═══ Exercise data

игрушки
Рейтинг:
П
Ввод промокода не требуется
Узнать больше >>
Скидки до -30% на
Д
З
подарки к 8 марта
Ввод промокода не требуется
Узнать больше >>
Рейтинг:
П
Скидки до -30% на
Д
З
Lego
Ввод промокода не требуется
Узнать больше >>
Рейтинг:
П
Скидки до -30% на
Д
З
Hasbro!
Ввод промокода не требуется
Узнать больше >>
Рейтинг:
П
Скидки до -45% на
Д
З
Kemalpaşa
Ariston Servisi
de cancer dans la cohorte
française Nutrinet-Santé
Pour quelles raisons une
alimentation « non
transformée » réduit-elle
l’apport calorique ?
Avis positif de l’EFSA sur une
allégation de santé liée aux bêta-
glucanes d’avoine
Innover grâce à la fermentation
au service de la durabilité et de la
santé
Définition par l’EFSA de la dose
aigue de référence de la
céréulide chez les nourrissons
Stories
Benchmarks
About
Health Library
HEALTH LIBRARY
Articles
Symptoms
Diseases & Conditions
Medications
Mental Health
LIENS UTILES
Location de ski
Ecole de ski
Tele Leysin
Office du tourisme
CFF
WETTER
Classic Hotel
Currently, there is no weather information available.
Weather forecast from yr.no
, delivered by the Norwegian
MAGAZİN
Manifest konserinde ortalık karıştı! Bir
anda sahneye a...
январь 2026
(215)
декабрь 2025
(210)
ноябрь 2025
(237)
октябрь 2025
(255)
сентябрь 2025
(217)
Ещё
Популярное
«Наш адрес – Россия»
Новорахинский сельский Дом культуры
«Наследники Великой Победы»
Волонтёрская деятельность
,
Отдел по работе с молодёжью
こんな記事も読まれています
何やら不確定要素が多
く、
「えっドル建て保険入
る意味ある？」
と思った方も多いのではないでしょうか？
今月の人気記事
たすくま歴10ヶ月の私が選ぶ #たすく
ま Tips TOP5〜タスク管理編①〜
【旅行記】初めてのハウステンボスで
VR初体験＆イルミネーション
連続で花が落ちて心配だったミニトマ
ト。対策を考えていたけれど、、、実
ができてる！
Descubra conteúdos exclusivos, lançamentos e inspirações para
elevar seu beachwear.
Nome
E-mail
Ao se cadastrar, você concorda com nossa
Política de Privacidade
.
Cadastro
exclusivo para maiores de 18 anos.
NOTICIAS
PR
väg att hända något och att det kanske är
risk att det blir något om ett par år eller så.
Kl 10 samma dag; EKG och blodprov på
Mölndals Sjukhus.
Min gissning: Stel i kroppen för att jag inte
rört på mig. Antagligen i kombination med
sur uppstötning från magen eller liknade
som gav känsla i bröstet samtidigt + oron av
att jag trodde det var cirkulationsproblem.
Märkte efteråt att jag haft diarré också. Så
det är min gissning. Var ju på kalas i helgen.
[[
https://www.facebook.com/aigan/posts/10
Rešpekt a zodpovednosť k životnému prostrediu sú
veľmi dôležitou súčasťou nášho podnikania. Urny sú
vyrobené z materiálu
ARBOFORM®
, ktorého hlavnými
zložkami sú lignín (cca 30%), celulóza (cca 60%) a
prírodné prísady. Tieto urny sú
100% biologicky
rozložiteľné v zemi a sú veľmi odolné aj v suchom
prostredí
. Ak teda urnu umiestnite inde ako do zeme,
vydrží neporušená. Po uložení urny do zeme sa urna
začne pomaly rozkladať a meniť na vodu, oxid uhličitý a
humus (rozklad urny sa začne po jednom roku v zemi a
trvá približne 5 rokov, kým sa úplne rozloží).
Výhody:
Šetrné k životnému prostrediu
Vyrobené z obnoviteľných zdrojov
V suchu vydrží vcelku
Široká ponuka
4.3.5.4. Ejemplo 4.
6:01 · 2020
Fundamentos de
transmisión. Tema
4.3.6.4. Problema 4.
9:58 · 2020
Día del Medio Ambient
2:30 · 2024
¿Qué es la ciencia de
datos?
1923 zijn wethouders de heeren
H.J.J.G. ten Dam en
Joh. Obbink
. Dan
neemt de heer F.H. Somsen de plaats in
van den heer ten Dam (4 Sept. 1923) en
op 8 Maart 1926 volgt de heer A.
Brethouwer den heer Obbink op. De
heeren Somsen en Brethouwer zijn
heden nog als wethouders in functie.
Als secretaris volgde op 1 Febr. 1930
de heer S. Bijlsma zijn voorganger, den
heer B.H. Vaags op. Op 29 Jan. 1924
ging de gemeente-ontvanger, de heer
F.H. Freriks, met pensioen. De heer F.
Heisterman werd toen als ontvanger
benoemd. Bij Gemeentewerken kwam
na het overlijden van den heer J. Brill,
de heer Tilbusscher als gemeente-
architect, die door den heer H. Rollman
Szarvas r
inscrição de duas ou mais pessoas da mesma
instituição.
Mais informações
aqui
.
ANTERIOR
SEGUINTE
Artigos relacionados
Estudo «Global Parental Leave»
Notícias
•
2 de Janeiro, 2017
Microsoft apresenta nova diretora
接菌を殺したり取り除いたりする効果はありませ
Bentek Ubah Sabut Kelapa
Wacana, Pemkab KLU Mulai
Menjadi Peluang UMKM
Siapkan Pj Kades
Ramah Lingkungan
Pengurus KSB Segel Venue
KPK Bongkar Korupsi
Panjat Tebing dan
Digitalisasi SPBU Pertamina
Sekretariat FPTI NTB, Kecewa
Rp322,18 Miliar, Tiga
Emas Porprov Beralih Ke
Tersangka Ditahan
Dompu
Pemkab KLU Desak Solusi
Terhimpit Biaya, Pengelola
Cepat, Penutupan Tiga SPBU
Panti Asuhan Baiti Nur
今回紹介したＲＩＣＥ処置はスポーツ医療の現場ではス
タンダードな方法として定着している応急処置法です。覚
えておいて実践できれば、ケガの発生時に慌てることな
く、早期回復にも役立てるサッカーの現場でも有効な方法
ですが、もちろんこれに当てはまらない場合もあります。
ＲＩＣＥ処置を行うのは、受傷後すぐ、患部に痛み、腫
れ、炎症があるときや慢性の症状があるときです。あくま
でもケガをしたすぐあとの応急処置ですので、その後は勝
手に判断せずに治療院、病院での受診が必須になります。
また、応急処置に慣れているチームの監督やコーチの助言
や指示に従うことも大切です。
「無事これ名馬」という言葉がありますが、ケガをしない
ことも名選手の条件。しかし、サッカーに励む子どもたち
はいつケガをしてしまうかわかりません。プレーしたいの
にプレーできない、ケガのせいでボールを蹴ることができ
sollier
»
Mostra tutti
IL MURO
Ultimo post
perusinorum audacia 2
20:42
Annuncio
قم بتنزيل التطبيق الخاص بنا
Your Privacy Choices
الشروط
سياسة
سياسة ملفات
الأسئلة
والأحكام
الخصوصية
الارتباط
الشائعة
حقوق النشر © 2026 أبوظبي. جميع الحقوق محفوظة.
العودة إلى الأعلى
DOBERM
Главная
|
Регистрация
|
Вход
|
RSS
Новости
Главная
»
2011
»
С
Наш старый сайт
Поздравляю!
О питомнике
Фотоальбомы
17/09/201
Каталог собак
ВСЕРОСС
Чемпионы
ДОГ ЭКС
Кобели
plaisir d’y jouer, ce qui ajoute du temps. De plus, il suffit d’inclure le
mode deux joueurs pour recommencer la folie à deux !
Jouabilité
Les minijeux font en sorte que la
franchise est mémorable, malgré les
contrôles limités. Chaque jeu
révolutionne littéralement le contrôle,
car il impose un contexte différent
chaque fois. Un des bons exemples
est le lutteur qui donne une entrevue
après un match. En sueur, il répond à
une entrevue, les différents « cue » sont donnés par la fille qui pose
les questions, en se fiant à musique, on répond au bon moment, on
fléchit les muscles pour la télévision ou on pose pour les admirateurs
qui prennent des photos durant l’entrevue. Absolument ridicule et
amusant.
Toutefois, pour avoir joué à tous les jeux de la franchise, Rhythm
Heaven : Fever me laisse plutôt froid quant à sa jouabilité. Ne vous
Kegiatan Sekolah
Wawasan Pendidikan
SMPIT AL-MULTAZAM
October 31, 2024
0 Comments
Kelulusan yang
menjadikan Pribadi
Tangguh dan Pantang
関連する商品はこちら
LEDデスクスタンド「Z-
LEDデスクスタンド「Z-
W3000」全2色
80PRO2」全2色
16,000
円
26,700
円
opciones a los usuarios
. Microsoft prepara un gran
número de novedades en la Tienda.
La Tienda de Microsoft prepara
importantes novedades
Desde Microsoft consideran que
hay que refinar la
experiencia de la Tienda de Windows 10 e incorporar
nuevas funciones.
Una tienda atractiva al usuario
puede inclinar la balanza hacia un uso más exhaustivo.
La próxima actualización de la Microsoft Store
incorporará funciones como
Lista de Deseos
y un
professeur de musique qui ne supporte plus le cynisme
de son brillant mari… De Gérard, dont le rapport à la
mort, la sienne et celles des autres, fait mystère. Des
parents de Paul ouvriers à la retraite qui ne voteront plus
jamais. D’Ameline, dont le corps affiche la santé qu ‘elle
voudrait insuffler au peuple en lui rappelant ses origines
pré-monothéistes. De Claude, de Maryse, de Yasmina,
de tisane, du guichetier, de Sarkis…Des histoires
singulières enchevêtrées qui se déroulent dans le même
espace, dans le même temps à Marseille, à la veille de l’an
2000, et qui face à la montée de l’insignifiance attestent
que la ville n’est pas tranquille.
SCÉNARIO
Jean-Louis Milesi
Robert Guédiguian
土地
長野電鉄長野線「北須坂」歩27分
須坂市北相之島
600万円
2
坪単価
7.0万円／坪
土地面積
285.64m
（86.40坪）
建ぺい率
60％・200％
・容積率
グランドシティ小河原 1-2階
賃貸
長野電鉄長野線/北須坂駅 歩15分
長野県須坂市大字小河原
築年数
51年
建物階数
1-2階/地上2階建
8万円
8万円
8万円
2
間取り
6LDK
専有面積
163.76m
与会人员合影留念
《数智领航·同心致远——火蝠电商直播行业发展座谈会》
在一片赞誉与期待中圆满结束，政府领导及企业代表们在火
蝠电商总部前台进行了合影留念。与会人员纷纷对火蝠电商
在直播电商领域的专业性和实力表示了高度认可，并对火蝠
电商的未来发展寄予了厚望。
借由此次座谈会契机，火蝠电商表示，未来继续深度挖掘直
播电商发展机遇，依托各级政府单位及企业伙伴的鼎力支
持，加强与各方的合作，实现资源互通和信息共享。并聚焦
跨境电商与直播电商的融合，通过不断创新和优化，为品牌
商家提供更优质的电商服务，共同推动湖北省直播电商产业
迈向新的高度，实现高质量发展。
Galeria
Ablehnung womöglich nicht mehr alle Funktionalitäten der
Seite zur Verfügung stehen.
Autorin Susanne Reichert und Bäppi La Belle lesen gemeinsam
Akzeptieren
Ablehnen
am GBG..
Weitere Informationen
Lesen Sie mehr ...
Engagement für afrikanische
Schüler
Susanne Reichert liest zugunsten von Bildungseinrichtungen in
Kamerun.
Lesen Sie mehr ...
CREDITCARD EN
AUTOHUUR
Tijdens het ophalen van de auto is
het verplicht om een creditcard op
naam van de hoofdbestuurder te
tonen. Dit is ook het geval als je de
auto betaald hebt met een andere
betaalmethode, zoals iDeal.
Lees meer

══════

## Task statement
Pick out every line in the records that contains the word "životnému", and copy each one in full.

## Task solution
Rešpekt a zodpovednosť k životnému prostrediu sú
Šetrné k životnému prostrediu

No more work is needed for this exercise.